I will say though that despite the challenges, I’m very happy I’ve stuck with it as long as I have. I have a recurring problem with starting projects and not finishing them, but because I have a genuine interest in Korean culture, it’s kept me motivated and helped me get over the initial fear of learning a new, unfamiliar language (again, thanks Keith!). Once I got into a sustainable routine, I could forge ahead and learn it bit by bit. Ultimately, I think AJATT is right, in that exposure is the key but I also think a certain amount of “basic training” is in order too. For now I haven’t “graduated from boot-camp” yet.
So that’s a look at my efforts to continue learning Korean language. I’d love to hear from people who are in the same situation and how they work through it.

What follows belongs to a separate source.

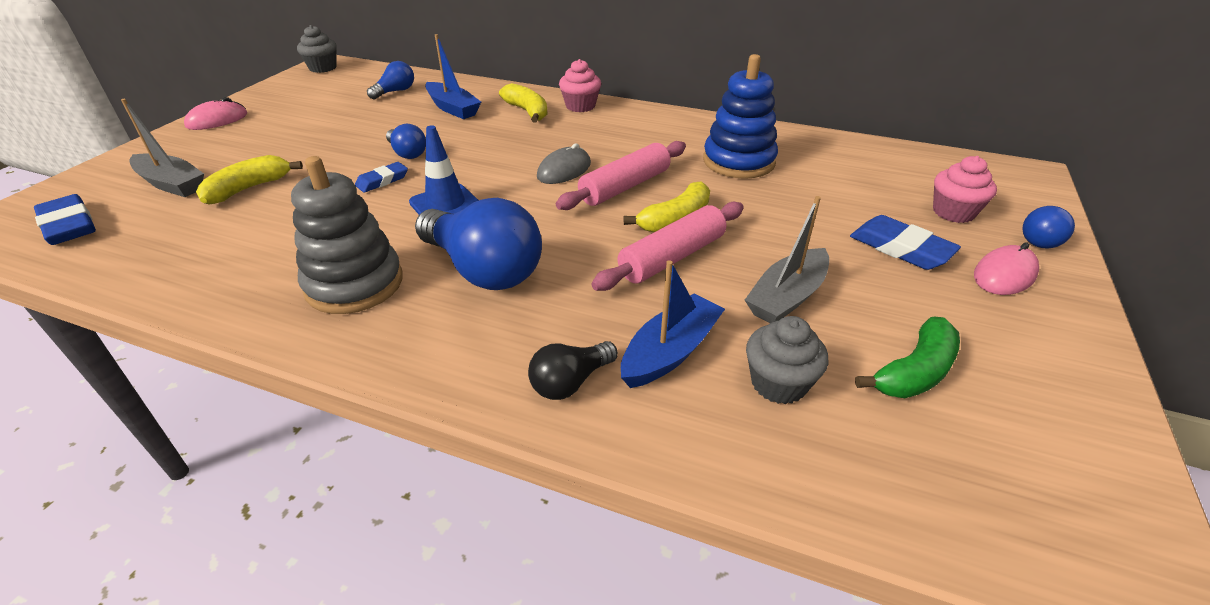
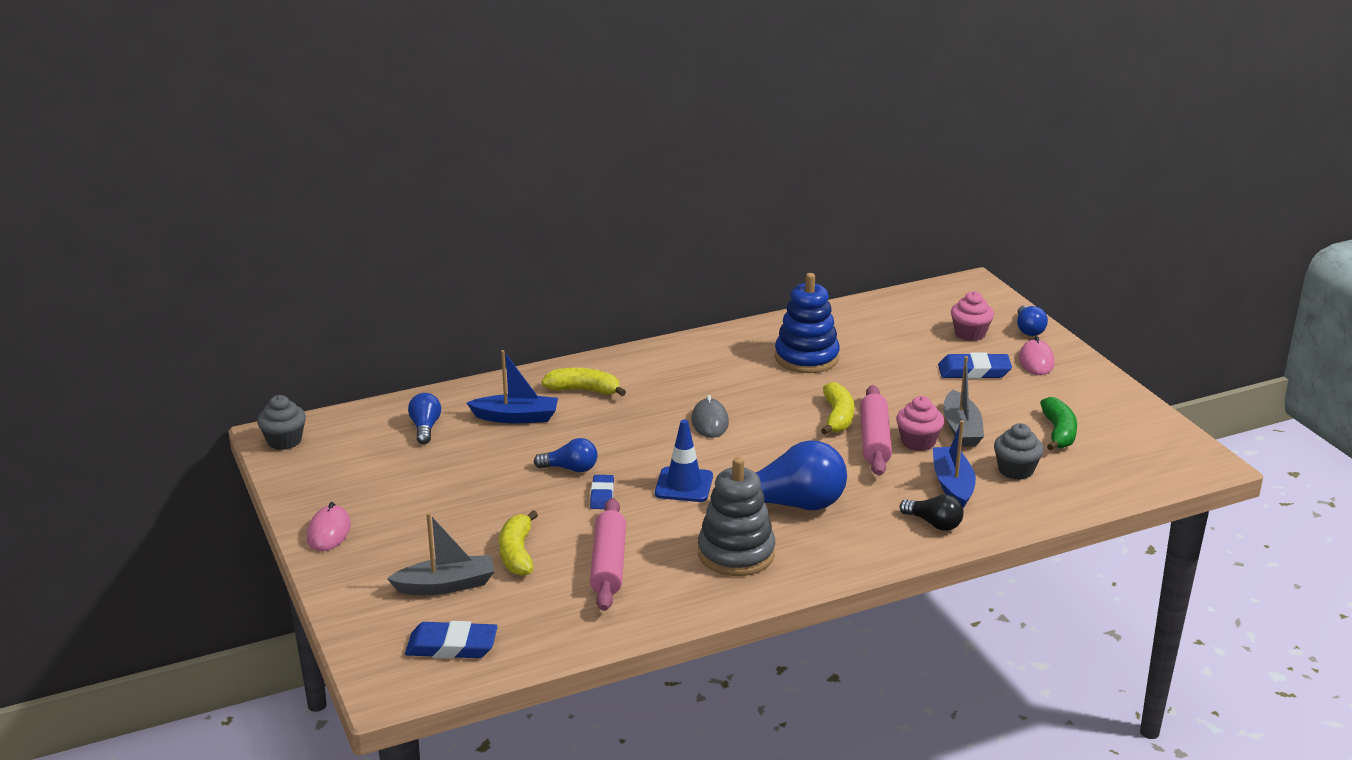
camera: 45 degrees left, 10 degrees down
black light bulb [528,341,618,400] -> black light bulb turned 60 degrees counterclockwise [899,494,964,531]
pink rolling pin [556,141,686,210] -> pink rolling pin moved to [590,498,626,611]
pink cupcake [559,59,601,112] -> pink cupcake moved to [896,396,944,451]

1 I somewhat contradict this rule though, since the Korean podcasts are all in English, not Japanese, but I do lookup Korean words in Japanese as often as possible. It does help. Also, I don’t follow AJATT’s advice too literally, but rather follow his other advice to just use whatever the hell works.
2 I have this theory that KPop is to Korea what Manga/Anime is to Japan: it’s the gateway that most foreigners learn to appreciate the culture. I’ve seen Korean editorials complain about KPop being vapid and a poor way to represent Korean culture, but speaking as a foreigner, it’s highly accessible, entertaining, and really does help bridge the gap between cultures. It’s not perfect, but it works, and really helps people appreciate a country that is otherwise often overshadowed by its bigger neighbors.